How many images are required: 5-30
For a broad and versatile style, the recommended ratio of images in the dataset is:
10% animals and objects
The bigger the variety of what subjects the images depict is, the more flexible the style will be to prompt with for things that aren’t in the dataset → vice versa, if the dataset contains only portraits, it will be hard to generate images with it that aren’t portraits. Even further, if the dataset only contains portraits of women, it will be hard to generate portraits of men with the style.
Image quality: Use high-quality, clear images. The quality of the images should be as good as possible. If pixelation, noise, image artifacts, or watermarks are present in the training images, chances are high the AI will pick up on those.
Image size: Training images must be 1:1. After uploading, images can be cropped in the app to ensure optimal composition.

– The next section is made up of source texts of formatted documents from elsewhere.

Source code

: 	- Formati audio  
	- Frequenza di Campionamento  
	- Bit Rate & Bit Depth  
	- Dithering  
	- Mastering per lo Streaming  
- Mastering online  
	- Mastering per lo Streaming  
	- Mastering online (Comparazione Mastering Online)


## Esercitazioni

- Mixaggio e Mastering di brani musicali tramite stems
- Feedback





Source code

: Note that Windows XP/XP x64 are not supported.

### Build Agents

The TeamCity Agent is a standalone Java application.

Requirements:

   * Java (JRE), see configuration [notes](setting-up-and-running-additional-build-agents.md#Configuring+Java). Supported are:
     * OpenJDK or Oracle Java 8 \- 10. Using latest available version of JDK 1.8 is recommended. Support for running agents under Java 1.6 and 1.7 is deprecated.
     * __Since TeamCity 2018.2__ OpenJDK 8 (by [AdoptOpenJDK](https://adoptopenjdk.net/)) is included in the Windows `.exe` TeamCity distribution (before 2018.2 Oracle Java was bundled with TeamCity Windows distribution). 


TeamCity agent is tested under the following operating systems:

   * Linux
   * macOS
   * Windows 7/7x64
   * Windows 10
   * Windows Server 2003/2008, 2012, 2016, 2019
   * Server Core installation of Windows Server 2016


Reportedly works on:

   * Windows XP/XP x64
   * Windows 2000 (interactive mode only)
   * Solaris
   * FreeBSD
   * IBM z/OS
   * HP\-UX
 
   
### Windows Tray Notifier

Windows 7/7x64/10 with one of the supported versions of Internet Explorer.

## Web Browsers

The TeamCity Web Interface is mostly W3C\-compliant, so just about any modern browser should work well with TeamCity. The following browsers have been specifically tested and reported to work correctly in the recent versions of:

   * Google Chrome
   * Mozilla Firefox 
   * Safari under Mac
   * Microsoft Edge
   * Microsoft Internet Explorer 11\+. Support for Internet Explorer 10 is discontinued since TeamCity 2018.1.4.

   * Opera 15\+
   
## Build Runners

Define Clear Objectives: Before sourcing or creating images, define what you want the AI to achieve. If you're aiming for a particular style, be specific about what that style entails. Images should have a consistent and cohesive style. One way to approach this is to consider whether all the images fit into the same overall theme or world, or asking: what do the images have in common?
Identifying Aesthetic Styles: Determine the desired aesthetic, which could be based on color schemes, artistic styles or mediums, or specific characters or visual themes. Knowing your target aesthetic will help in curating a coherent dataset.
Avoid images with text: Text and logos can influence the AI and might get regenerated in incoherent ways. Unless text is part of the aesthetic you're aiming for, avoid images with embedded text or signs as it can lead to unpredictable results.
Check for image rights: Ensure you have the rights to use the images for training. Using protected images without permission can lead to legal issues. We recommend using your AI generated images to refine and develop your signature styles.
Review Images: Review all images before training to ensure consistency in style and quality. Remove any outliers which don't fit the aesthetic or quality you're aiming for.
Test and Iterate: Once you've compiled your dataset, use it to create your style. Test the outputs with different prompts and iterate on the dataset if necessary. If the results consistently show undesired features or miss desired ones, you might need to modify your dataset and recreate the style to correct this.
Share your style and seek feedback:
Publish and share your custom style on the app and gather feedback on the quality and desired improvements. This can help in identifying any gaps or issues in the dataset that you might have missed.